# Project 3 BiLSTM-based NER

## Install the package

In [None]:
!pip install -r requirements.txt

## Data

In [13]:
from torch.utils.data import Dataset


class CHisIECDataset(Dataset):
    label_label_id_mapping = {
        "O": 0,
        "B-PER": 1,
        "I-PER": 2,
        "E-PER": 3,
        "S-PER": 4,
        "B-LOC": 5,
        "I-LOC": 6,
        "E-LOC": 7,
        "S-LOC": 8,
        "B-OFI": 9,
        "I-OFI": 10,
        "E-OFI": 11,
        "S-OFI": 12,
        "B-BOOK": 13,
        "I-BOOK": 14,
        "E-BOOK": 15,
        "S-BOOK": 16,
    }

    def __init__(self, path) -> None:
        super().__init__()
        self.data = []
        with open(path, "r", encoding="utf-8") as f:
            d = [[], []]
            while line := f.readline():
                line = line.strip()
                if line:
                    word, label = line.split()
                    d[0].append(word)
                    d[1].append(self.label_label_id_mapping[label])
                elif d[0]:
                    self.data.append(tuple(d))
                    d = [[], []]

    def __len__(self):
        return len(self.data)

    def __getitem__(self, index):
        return self.data[index]

In [14]:
import torch
from torch.utils.data import DataLoader
from torch.nn.functional import one_hot


def get_dataloader(dataset, shuffle=True):
    def collect_fn(batch):
        t = batch[0][0]
        l = one_hot(torch.tensor(batch[0][1], dtype=torch.int64), 17).float()
        return t, l

    return DataLoader(
        dataset,
        shuffle=shuffle,
        batch_size=1,
        collate_fn=collect_fn,
    )


train_set = CHisIECDataset("./CHisIEC/train.txt")
dev_set = CHisIECDataset("./CHisIEC/dev.txt")
test_set = CHisIECDataset("./CHisIEC/test.txt")

train_loader = get_dataloader(train_set)
val_loader = get_dataloader(dev_set, shuffle=False)
test_loader = get_dataloader(test_set, shuffle=False)

## Model

In [15]:
import torchtext

torchtext.disable_torchtext_deprecation_warning()
from torch import nn
from torchtext.vocab import Vectors


from torch.nn import LSTM
import torch


class MyAwesomeModel(nn.Module):

    def __init__(self, embed_dim=50, hidden_dim=50) -> None:
        super().__init__()
        self.vectors = Vectors(
            name="gigaword_chn.all.a2b.uni.ite50.vec",
            cache=".",
        )
        self.lstm = LSTM(
            embed_dim,
            hidden_dim,
            batch_first=True,
            bidirectional=True,
        )
        self.classifier = nn.Linear(hidden_dim * 2, 17)
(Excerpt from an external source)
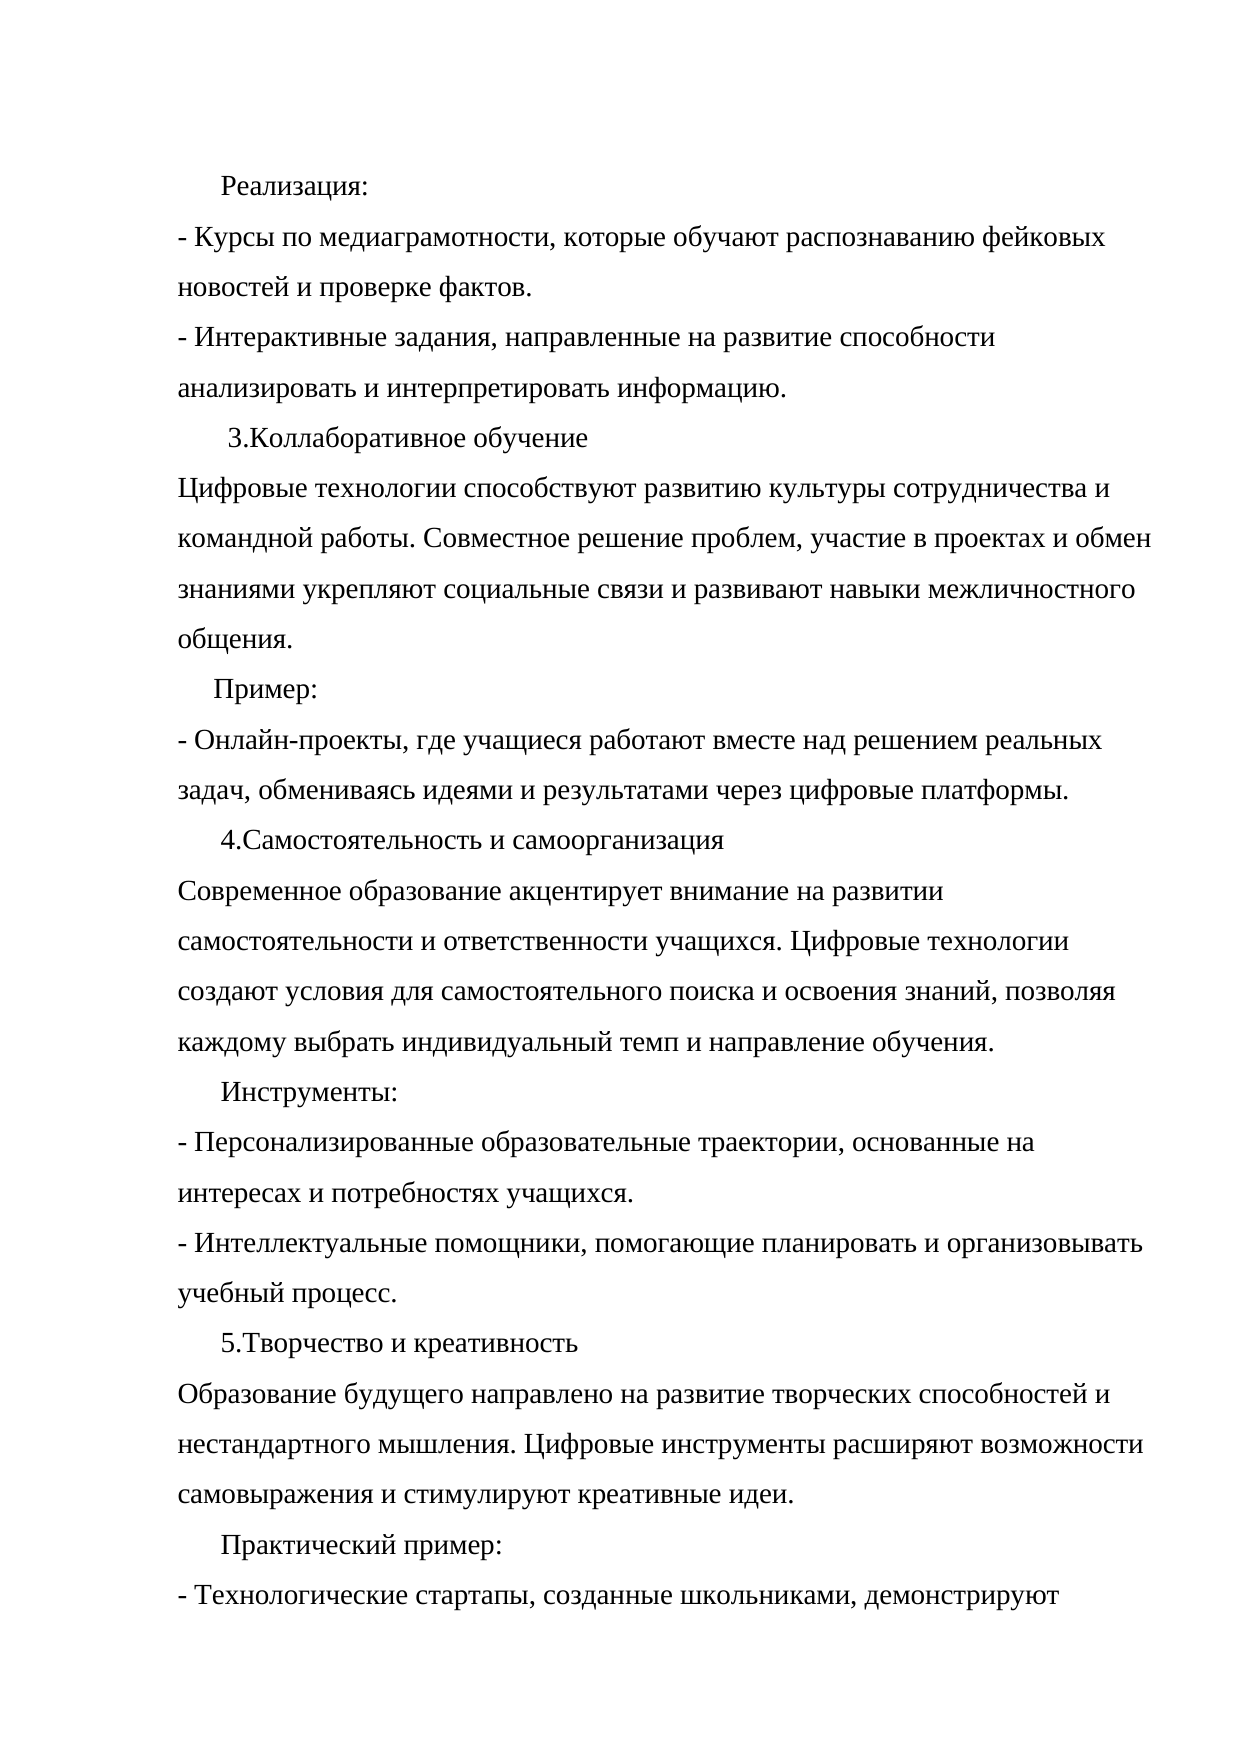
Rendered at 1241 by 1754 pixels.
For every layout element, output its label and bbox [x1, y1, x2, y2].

text [177, 118, 1152, 1611]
    def forward(self, x: str):
        x = self.vectors.get_vecs_by_tokens(x).to("cuda")
        x, _ = self.lstm(x.unsqueeze(0))
        x = self.classifier(x[0])
        return x

## Training

In [16]:
from torch.optim import Adam
from sklearn.metrics import accuracy_score, f1_score

model = MyAwesomeModel().cuda()
optimizer = Adam(model.parameters(), lr=1e-3)
loss_fn = nn.CrossEntropyLoss()


def train(loader):
    model.train()
    epoch_loss = []
    for x, y in loader:
        optimizer.zero_grad()
        pred = model(x)
        label = y.to("cuda")
        try:
            loss = loss_fn(pred, label)
        except:
            print(pred.shape, label.shape)
        epoch_loss.append(loss.item())
        loss.backward()
        optimizer.step()
    return {"loss": sum(epoch_loss) / len(epoch_loss)}


def eval(loader):
    model.eval()
    pred = []
    target = []
    for x, y in loader:
        _pred = model(x).argmax(-1)
        pred += _pred.tolist()
        _target = y.argmax(-1)
        target += _target.tolist()
    return {
        "accuracy": accuracy_score(target, pred),
        "f1_macro": f1_score(target, pred, average="macro"),
    }

In [None]:
from tqdm import trange
for epoch in trange(5, desc="Epoch"):
    metrics = train(train_loader)
    with torch.no_grad():
        metrics = {**eval(val_loader), **metrics}
    print(metrics)

## Evaluation

In [None]:
print(eval(test_loader))

## Conclusion

Write your conclusion in this section.